Finally, we have the US inflation data for the month, which showed that it was a little lower than the market's expectations. Although it showed that the inflation was still higher in November than the Fed's expectations, it was the best-case scenario when it comes to stock.
This was evident from that the sharp rally in US equities we saw during the Tuesday session. Another thing that was revealed was that the interest rates were indeed having an effect on the inflation data.
Now that inflation has started to slow down, it has also raised the hopes that the Fed will decrease its rate hike speed. In addition, the chances of a hard landing (economic) during 2023 will also become lower if the Fed slows down its pace.
To say that the year 2022 was not good for stock investors wouldn't be totally wrong. However, it seems that the November data has provided relief to the stock investors.
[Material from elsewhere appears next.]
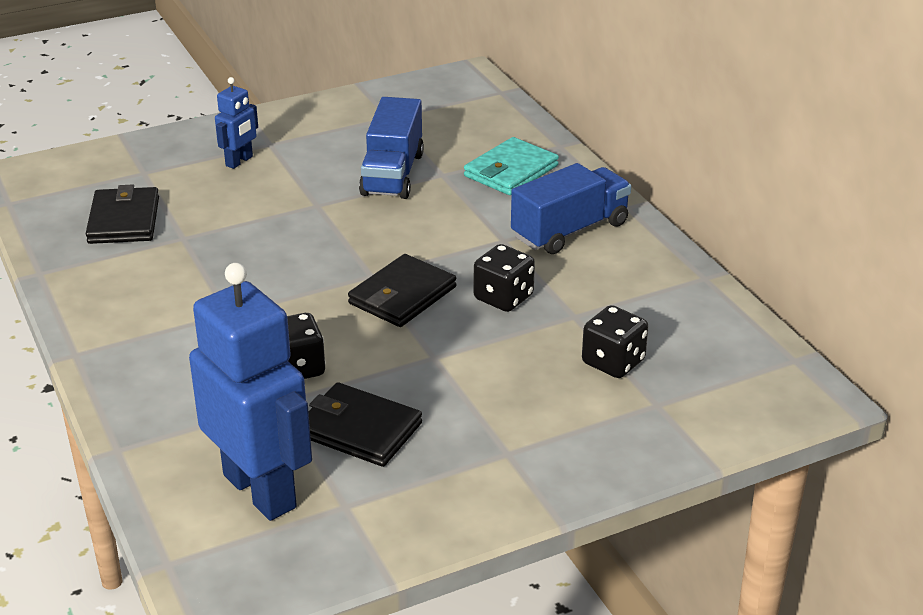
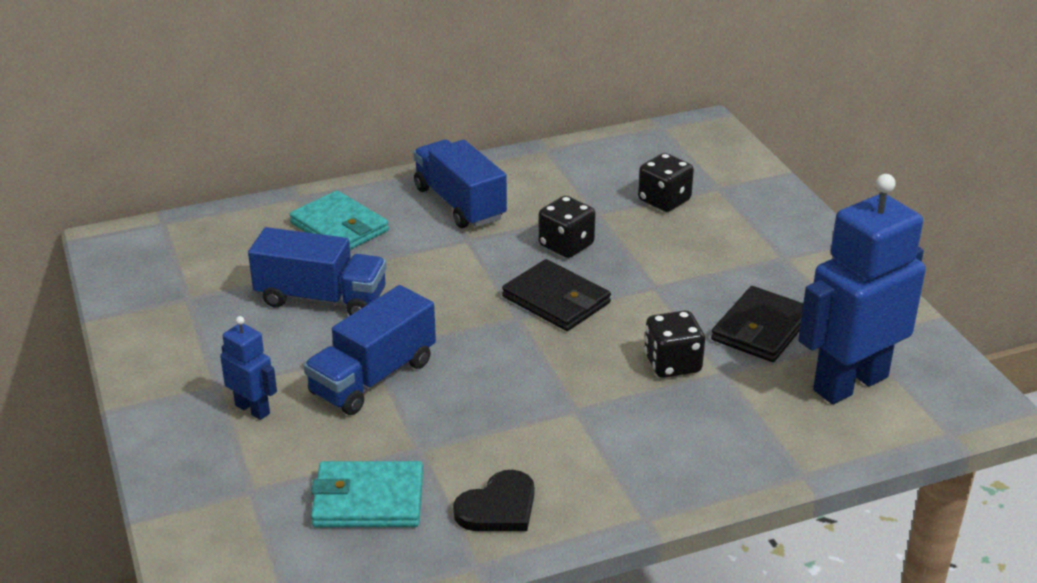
camera: 85 degrees left, 0 degrees up
black wallet [86,185,159,244] -> turquoise wallet [311,461,423,527]
none -> blue truck [304,285,436,415]
none -> black heart [453,470,534,531]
There's still a strong chance that the Fed will raise the interest rates by 50 basis points within the next few days. Overall, it would be the 5th big increase in a row. However, the investors are looking past the upcoming events and are more focused on the next 5-6 months.
According to Matt Peron (Research Director), November's inflation report was nothing short of a holiday gift. But we can't ignore the fact that inflation is still at record-high levels. However, we have started to see the lag effect of interest rate hikes finally kicking in. In fact, the next inflation report will print an even lower figure.
The US CPI report is released by the Labor Department of the USA and provides a measure of the prices of goods/services. On a yearly basis, the reading was at 7.1%, which was a 0.1% increase from the last month.
According to economists from Dow Jones, the CPI data was expected to be around 7.3% (yearly), with a 0.3% increase on a monthly basis. However, the actual result surprised everyone and resulted in a stock market boost.